■ **Given task**
Rewrite the lines from the line with "pose: elev=314.5 azim=334.3" up to and including the line with "Dot at: (247, 366)", putting "camera" in place of "pose" and changing nothing else. Leave the pictures out of your answer.

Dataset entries
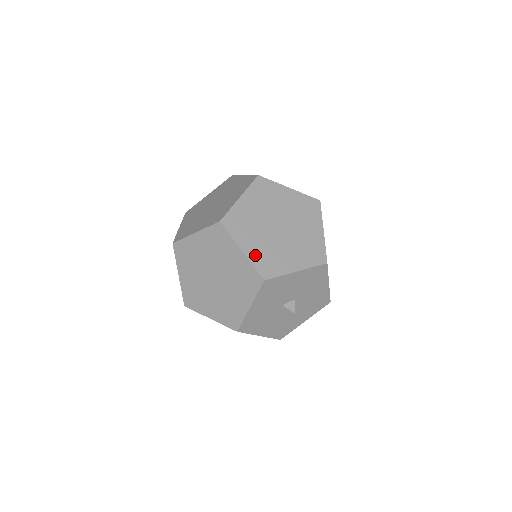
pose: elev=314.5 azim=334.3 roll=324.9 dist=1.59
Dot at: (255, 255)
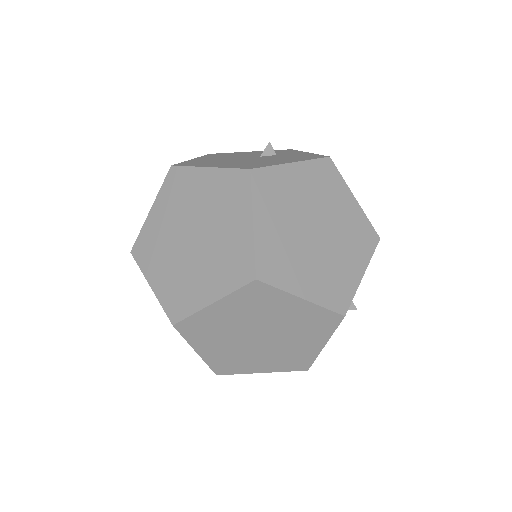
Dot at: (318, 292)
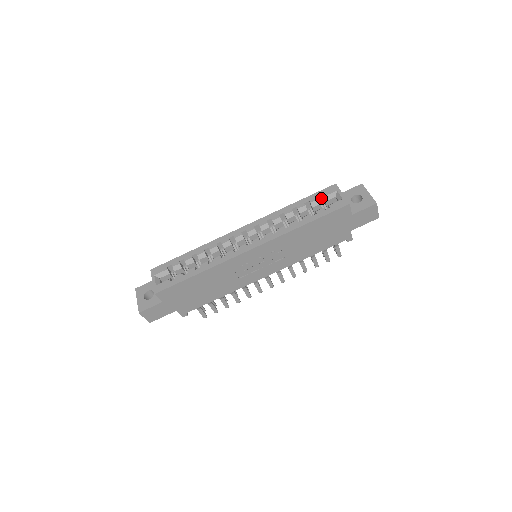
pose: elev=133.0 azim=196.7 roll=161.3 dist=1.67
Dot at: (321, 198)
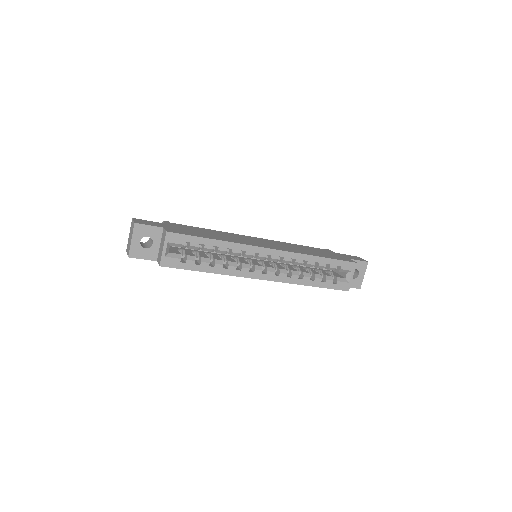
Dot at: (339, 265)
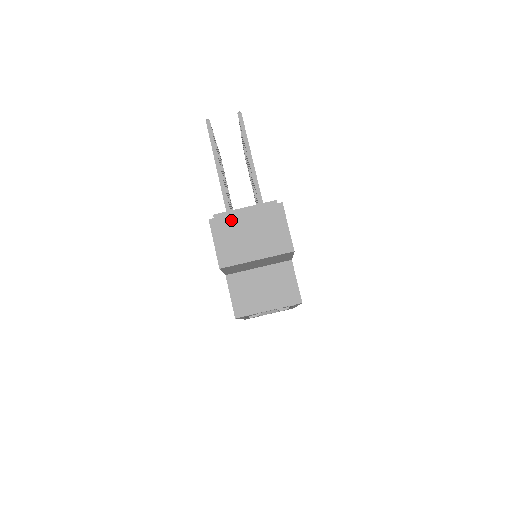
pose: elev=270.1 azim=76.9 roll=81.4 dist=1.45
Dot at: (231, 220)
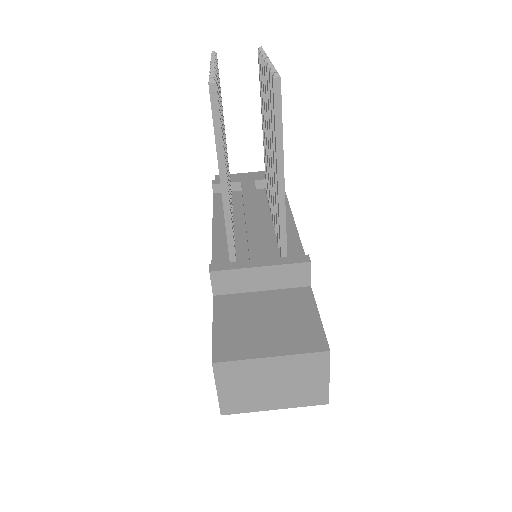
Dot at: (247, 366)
--
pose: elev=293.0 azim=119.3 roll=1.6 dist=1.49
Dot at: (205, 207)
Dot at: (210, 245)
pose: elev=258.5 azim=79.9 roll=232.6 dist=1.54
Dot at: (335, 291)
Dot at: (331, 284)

■ **Correct output**
camera: elev=314.5 azim=334.3 roll=324.9 dist=1.59
Dot at: (255, 255)
Dot at: (318, 292)
camera: elev=133.0 azim=196.7 roll=161.3 dist=1.67
Dot at: (321, 198)
Dot at: (339, 265)
camera: elev=270.1 azim=76.9 roll=81.4 dist=1.45
Dot at: (231, 220)
Dot at: (247, 366)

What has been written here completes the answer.